- [Problem details]
Extract from the data below every line that contains the word "Добропіллявугілля".

- [Data provided]
◆ ◆ ◆

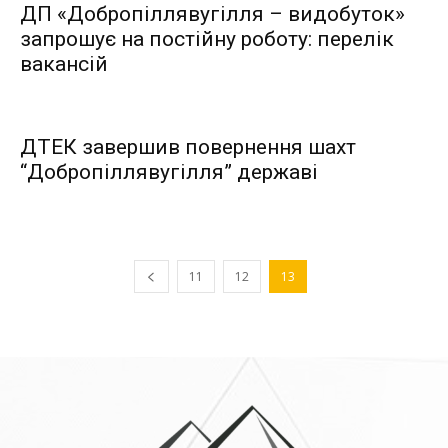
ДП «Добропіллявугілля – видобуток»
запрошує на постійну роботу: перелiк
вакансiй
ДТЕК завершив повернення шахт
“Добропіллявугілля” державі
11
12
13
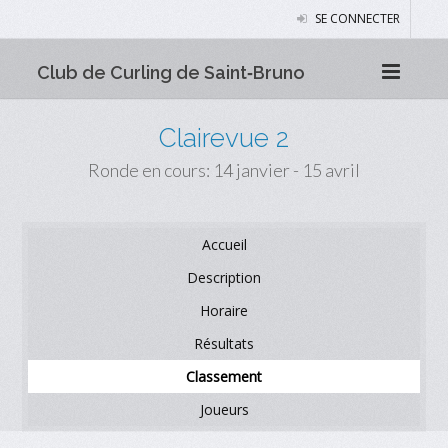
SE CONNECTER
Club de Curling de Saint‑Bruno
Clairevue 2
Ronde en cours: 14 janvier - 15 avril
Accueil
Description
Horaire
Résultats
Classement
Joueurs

◆ ◆ ◆

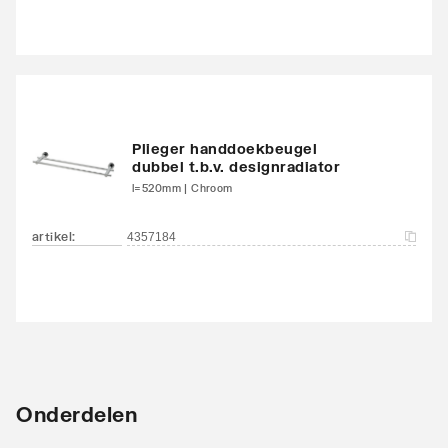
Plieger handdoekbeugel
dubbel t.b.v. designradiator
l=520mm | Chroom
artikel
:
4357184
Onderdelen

◆ ◆ ◆

- [Task result]
ДП «Добропіллявугілля – видобуток»
“Добропіллявугілля” державі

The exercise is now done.